Excerpted passage:
*** Block opens ***

The order matters! If you deploy zippy first, it will see c1 is still active and refuse to start.

Step 4: Verify Failback

Check Consul DNS points to zippy:

dig @c1 -p 8600 data-services.service.consul  # Should show zippy's IP

Check clients are mounting from zippy:

for host in c1 c2 c3; do
  ssh $host "df -h | grep services"
done

Step 5: Clean Up Temporary Snapshots

On c1:

# Remove the failback snapshot and the promoted subvolume
sudo btrfs subvolume delete /persist/services@failback-*
sudo btrfs subvolume delete /persist/services

Adding a New Standby

Scenario: You want to add c2 as an additional standby.

Step 1: Create Standby Subvolume on c2

ssh c2
sudo btrfs subvolume create /persist/services-standby

Step 2: Update c2 Configuration

In hosts/c2/default.nix:

imports = [
  # ... existing imports ...
  ../../common/nfs-services-standby.nix
];

nfsServicesStandby.replicationKeys = [
  "ssh-ed25519 AAAA... root@zippy-replication"  # Get from current NFS server
];

Step 3: Update NFS Server Configuration

On the current NFS server (e.g., zippy), update the standbys list:

In hosts/zippy/default.nix:

nfsServicesServer.standbys = ["c1" "c2"];  # Added c2

Step 4: Deploy

deploy -s '.#c2'
deploy -s '.#zippy'

The next replication cycle (within 5 minutes) will do a full send to c2, then switch to incremental.


Troubleshooting

Replication Failed

Check the replication service logs:

# On NFS server
sudo journalctl -u replicate-services-to-c1 -f

Common issues:

  • SSH key not found → Run key generation step (see stateful-commands.txt)

*** Block closes ***

Assignment 1: Pick out every line of the records below that contains the string "Observed", and copy those lines. Match case exactly.

Entries supplied:
*** Block opens ***

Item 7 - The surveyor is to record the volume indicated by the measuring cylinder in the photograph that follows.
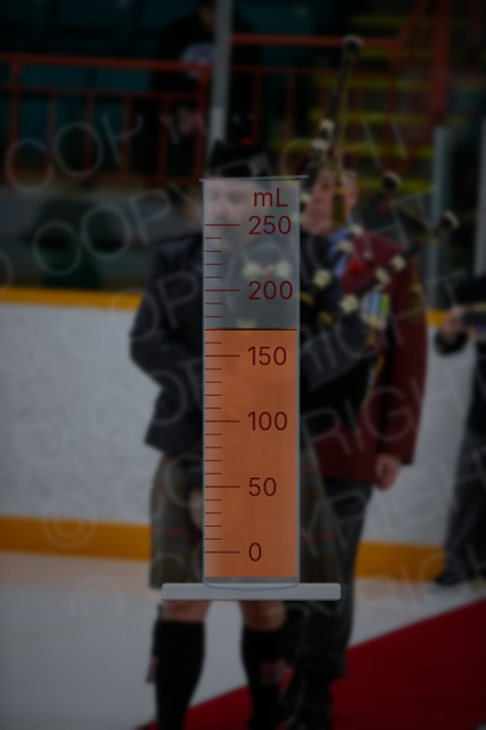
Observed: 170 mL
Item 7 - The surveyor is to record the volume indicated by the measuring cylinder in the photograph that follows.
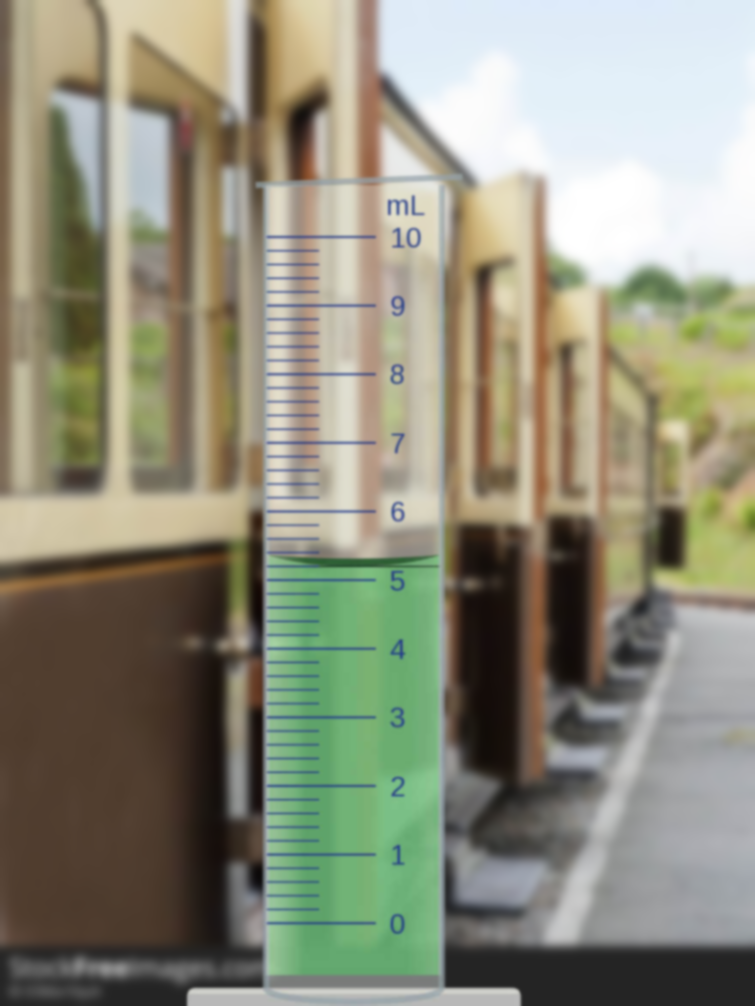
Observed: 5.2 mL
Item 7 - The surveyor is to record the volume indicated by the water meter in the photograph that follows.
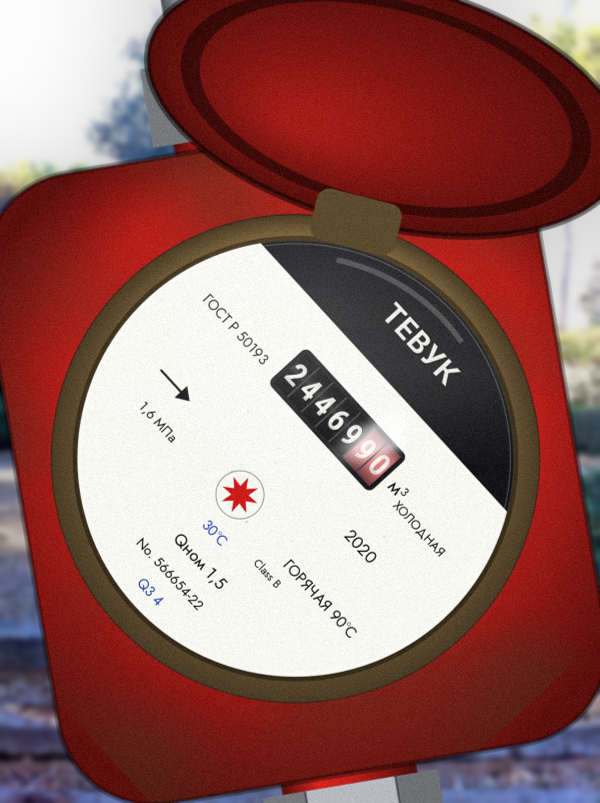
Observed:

*** Block closes ***
*** Block opens ***

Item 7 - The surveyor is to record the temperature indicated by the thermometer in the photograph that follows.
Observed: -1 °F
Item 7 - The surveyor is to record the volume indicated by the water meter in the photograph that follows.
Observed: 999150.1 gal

*** Block closes ***

Assignment 2: Continue the NFS replication guide from its final line, picking up with the next entry.

Response 1:
Observed: 170 mL
Observed: 5.2 mL
Observed:
Observed: -1 °F
Observed: 999150.1 gal

Response 2:
  • Permission denied → Check authorized_keys on standby
  • Snapshot already exists → Old snapshot with same timestamp, wait for next cycle

Clients Can't Mount

Check Consul:

dig @localhost -p 8600 data-services.service.consul
consul catalog services | grep data-services

If Consul isn't resolving:

  • NFS server might not have registered → Check sudo systemctl status nfs-server
  • Consul agent might be down → Check sudo systemctl status consul

Mount is Stale

Force remount:

sudo systemctl restart data-services.mount

Or unmount and let automount handle it:

sudo umount /data/services
ls /data/services  # Triggers automount

Split-Brain Prevention: NFS Server Won't Start

If you see:

ERROR: Another NFS server is already active at 192.168.1.X

This is intentional - the safety check is working! You have two options:

  1. Keep the other server as primary: Update this host's config to be a standby instead
  2. Fail back to this host: First demote the other server, sync data, then deploy both hosts in correct order

Monitoring

Check Replication Status

On NFS server:

# List recent snapshots
ls -lt /persist/services@* | head

# Check last replication run
sudo systemctl status replicate-services-to-c1

# Check replication logs
sudo journalctl -u replicate-services-to-c1 --since "1 hour ago"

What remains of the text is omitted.